Originally Posted By: Jackie
Hi, Steve--
So, did I understand correctly that you're saying that (some) linguists...well, not exactly changed the data (words, sounds) to fit their theories but rather reconfigured the criteria for putting certain data into certain categories?

Not exactly. But explaining what these linguists did and how they did it is not so simple because it requires de-constructing and reconstructing the so-called PIE lexicon in a way that unites more of the available evidence more logically, parsimoniously and instructively than these linguists did — since these are the criteria that scientists, logicians, and theorists outside of historical linguistics use to determine which of two or more theories should be accepted. However, I’ll try to show you how these linguists framed two of their supposed laws in a way that will show you how the rest of their supposedly inviolable laws were framed.

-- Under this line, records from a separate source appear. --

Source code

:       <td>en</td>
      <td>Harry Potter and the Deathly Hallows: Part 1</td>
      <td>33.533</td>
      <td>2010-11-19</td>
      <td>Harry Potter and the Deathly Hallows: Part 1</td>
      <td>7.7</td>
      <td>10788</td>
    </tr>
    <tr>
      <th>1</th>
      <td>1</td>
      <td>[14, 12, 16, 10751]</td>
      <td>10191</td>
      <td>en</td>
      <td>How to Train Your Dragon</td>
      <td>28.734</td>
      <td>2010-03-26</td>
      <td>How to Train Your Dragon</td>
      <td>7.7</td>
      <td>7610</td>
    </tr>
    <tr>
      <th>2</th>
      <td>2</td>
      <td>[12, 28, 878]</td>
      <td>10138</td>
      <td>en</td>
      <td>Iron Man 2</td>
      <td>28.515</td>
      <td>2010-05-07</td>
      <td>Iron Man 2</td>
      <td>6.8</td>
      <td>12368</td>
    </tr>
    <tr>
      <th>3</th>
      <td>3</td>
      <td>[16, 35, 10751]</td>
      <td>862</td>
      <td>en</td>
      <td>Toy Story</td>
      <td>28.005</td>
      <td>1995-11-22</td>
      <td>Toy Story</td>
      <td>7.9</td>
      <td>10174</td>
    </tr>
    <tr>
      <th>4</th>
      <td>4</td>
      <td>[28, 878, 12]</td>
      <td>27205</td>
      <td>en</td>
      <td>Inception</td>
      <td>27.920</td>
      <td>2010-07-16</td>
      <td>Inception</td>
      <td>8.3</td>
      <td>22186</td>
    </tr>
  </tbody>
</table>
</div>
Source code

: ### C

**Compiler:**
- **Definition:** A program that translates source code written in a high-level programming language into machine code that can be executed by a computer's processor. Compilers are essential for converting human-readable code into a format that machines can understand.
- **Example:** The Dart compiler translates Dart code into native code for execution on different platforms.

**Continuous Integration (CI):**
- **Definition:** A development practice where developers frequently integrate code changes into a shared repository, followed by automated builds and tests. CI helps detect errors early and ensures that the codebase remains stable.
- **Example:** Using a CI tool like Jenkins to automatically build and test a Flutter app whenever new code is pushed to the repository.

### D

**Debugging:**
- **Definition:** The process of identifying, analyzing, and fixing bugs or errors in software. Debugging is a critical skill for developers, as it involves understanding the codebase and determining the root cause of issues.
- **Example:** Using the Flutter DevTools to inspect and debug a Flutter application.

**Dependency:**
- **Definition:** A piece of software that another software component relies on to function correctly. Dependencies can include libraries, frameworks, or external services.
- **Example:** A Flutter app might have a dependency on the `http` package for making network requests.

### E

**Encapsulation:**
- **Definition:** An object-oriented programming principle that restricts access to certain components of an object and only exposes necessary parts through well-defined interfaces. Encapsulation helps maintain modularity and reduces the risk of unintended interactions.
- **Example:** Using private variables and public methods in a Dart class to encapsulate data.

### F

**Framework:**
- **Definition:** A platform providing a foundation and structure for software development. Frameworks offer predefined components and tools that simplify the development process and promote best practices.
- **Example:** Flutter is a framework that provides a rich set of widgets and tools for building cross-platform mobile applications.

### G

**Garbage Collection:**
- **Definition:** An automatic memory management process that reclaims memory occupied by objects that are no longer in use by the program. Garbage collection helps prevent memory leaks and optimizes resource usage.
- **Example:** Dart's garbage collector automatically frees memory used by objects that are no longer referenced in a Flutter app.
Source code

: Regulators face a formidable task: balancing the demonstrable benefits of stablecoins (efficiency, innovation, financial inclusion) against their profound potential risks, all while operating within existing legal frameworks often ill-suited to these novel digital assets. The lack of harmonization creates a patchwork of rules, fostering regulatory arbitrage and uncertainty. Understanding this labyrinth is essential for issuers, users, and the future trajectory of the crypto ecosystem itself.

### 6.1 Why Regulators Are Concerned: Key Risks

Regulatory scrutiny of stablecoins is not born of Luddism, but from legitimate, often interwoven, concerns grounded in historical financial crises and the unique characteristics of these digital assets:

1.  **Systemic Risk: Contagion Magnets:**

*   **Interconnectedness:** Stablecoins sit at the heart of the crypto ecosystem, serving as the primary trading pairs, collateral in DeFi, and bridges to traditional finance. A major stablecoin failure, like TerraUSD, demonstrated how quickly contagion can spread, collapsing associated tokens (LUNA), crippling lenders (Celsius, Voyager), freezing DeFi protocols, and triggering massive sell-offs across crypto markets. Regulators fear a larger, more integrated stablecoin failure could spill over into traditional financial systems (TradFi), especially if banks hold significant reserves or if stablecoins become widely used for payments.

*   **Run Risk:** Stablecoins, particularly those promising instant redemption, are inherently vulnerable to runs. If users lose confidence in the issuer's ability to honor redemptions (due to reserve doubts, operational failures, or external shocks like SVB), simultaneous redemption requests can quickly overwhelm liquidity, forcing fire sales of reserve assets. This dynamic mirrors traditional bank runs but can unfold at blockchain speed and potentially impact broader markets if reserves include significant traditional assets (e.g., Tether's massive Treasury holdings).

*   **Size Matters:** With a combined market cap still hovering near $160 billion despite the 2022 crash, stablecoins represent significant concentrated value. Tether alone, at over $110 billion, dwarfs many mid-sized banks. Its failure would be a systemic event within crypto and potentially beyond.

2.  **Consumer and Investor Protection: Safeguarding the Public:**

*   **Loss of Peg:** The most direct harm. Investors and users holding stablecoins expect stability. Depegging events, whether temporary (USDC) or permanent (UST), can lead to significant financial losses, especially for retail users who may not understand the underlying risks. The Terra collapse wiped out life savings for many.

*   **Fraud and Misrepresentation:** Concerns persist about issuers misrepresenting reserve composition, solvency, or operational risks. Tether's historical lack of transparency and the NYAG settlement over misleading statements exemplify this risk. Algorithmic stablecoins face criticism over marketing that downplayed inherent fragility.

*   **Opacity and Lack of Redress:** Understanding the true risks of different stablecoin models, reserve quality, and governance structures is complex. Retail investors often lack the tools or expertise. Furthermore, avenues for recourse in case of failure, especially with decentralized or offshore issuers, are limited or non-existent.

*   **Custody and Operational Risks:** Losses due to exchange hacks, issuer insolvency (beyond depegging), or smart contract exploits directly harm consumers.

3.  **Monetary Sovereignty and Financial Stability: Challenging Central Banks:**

More specifically, historical linguists have managed to maintain for over a century now essentially that (1) initial Gc. *p cannot possibly correspond to initial Gk or L.*p , and (2) Gc. *d cannot correspond to Gk or L.*d in words that were derived from the same PIE root. Consequently, these linguists have also managed to maintain for over a century now that the root [p_vowel_d] of Gk and L words for the foot (such as L. peda ‘footstep’, L pedalis ‘pertaining to the foot’, L. pedes ‘a walker’, Gk podion ‘foot’, and Gk pedilon ‘sandal’) could not possibly have been derived from the same PIE root that yielded the consonantally and semantically identical root of Gc words for the feet or using them (such as OE paeddan ‘to walk’, Low German pad ’soul the foot’, and Eng paddle 'to waddle or splash with the feet’). To frame the foregoing laws, then, these linguists simply decided to orphan these Gk and L words from their transparently cognate Gc relatives by attributing the former to the hypothetical PIE root ped-, which presumably referred narrowly to the foot, and calling the latter “coincidences.”

Needless to say, if empirical scientists had adopted the policy of calling every non-lawful event they observed a coincidence, we’d all be walking around on a flat earth in a geocentric universe. Luckily , however, this isn't the case.